Hurricane Matthew is a strong tropical cyclone over the Atlantic Ocean. It was the first Category 5 Atlantic hurricane since Hurricane Felix in 2007. The fourteenth tropical cyclone, thirteenth storm, fifth hurricane and second major hurricane of the annual hurricane season, Matthew formed from a vigorous tropical wave that moved off the African coast on September 22, progressing on a westward track until it developed into a tropical storm while
it was situated just to the east of the Leeward Islands on September 28. A day later, it became a hurricane while west of the Leeward Islands, and rapidly strengthened into a Category 5 hurricane. It impacted Haiti, Jamaica, Cuba, Dominican Republic, and The Bahamas.
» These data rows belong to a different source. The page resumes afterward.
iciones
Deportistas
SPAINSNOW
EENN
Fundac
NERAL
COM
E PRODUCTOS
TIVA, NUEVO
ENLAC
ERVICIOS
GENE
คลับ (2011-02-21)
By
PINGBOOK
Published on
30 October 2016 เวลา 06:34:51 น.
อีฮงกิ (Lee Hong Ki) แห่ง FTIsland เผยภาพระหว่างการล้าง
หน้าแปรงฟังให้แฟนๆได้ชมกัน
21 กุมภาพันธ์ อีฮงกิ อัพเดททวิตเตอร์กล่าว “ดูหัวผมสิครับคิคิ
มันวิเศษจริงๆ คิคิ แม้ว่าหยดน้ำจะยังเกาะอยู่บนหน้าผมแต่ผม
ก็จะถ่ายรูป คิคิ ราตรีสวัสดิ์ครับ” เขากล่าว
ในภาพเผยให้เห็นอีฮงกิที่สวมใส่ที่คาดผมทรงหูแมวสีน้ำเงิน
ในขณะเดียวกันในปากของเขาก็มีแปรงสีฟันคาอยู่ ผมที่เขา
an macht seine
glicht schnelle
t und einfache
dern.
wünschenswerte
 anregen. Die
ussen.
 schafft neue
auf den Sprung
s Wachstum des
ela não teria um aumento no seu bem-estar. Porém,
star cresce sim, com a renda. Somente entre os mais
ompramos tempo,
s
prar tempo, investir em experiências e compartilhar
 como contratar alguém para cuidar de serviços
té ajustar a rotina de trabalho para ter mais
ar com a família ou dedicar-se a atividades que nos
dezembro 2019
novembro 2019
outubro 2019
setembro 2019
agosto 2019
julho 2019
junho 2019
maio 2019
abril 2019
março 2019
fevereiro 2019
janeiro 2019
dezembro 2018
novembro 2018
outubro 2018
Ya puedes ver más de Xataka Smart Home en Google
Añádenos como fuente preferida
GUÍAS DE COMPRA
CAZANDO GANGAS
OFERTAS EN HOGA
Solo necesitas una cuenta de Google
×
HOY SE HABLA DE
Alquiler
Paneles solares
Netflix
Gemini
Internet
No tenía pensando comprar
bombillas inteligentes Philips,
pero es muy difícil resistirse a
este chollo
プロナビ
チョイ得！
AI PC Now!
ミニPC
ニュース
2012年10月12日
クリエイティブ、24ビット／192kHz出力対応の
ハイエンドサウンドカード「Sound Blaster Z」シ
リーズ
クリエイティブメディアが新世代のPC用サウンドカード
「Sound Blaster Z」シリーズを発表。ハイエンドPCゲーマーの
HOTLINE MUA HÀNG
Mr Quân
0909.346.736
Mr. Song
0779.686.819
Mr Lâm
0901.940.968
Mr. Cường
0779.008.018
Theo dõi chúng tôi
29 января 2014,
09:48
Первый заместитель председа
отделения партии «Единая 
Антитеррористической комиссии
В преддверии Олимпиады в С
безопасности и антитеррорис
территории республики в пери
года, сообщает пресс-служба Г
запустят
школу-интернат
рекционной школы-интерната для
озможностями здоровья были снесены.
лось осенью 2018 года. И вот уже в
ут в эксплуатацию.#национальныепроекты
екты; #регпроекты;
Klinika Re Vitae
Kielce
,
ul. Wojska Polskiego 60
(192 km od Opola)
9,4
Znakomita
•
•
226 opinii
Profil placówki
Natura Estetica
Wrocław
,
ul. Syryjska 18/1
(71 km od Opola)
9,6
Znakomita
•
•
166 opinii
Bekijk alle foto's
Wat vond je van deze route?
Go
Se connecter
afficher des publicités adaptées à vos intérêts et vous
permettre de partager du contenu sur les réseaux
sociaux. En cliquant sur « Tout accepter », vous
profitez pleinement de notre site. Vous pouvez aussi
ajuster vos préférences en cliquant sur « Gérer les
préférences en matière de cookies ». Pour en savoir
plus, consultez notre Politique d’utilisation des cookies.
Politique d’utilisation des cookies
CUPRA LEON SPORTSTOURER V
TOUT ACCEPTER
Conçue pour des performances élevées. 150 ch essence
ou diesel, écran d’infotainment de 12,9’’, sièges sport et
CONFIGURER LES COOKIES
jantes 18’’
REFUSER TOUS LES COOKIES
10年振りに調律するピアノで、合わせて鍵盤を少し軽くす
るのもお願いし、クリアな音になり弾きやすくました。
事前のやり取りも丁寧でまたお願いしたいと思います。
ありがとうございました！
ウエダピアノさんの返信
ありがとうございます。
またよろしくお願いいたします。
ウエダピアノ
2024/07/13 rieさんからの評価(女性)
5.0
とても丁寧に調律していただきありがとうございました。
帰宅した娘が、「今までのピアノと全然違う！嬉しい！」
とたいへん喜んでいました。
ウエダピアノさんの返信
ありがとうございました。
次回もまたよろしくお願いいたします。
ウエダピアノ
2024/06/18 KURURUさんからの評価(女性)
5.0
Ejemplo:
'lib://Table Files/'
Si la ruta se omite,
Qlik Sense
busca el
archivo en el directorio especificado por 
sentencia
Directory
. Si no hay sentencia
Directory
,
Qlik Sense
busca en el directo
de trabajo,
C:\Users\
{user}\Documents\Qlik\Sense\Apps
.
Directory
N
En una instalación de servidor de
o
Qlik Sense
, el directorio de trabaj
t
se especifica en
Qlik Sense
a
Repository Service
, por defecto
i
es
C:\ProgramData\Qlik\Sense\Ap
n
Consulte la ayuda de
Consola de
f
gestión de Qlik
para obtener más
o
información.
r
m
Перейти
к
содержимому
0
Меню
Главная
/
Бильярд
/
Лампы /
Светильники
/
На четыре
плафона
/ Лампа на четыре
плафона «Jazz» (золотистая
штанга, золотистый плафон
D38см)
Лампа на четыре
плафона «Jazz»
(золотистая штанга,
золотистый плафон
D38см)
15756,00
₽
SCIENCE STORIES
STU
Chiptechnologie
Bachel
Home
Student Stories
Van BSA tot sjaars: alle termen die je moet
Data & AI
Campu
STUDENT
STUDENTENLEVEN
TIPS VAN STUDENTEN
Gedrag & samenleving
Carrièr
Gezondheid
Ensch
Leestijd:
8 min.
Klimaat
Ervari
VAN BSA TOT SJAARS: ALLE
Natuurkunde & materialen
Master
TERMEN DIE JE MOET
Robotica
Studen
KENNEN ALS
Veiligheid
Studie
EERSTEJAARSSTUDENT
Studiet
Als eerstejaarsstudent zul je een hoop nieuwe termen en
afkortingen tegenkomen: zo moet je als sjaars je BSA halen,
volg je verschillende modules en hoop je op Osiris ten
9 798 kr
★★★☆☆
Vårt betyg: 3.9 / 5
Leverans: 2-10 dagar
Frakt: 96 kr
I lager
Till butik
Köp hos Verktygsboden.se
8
It is expected to significantly impact the southeastern United States, especially the U.S. state of Florida, as well as Georgia, South Carolina, and North Carolina.
Now moving on to the latest hurricane Matthew and its happenings.
Hurricane Matthew 2016 is battering the coast of Florida, where it has left more than 800,000 people without power.
The system, which has not yet made landfall in the US, has been downgraded to a Category Three, with winds of up to 120 mph (195 km/h).
Florida's governor said the hurricane, which would be the first to make US landfall since 2005, still had time to make a direct hit.
In Haiti, Matthew left a death toll of more than 840 in its wake.
Florida, Georgia, South Carolina and North Carolina have all declared states of emergencies.
On Friday morning, President Barack Obama addressed fears that the storm's winds could fuel a wave of seawater that might wash over coastal communities along a 500-mile stretch from South Florida to Charleston, South Carolina.
"The big concern at this point is storm surge," Mr Obama told reporters from the White House.
"Many of you will remember (2012 storm) Hurricane Sandy, where initially people thought this doesn't look as bad as we thought, and then suddenly you get a massive storm surge and a lot of people are severely affected.
"I just wanted to emphasise to everybody that this is still a really dangerous storm."
Forecasters have said Matthew could dump up to 15in of rain and cause a storm surge of 9ft or more.
Some two million people have been advised to evacuate across coastal areas of Florida, Georgia and South Carolina.
Most people here seem to have taken the warnings seriously. Windows and doors have been boarded up as prime beach front property is abandoned in favour of safer ground.
No one is out on the streets and a curfew remains in place until tomorrow morning. The real fear here is of a storm surge and coastal flooding.
Matthew is also proving to be unpredictable and the storm is taking its time to move up the coast.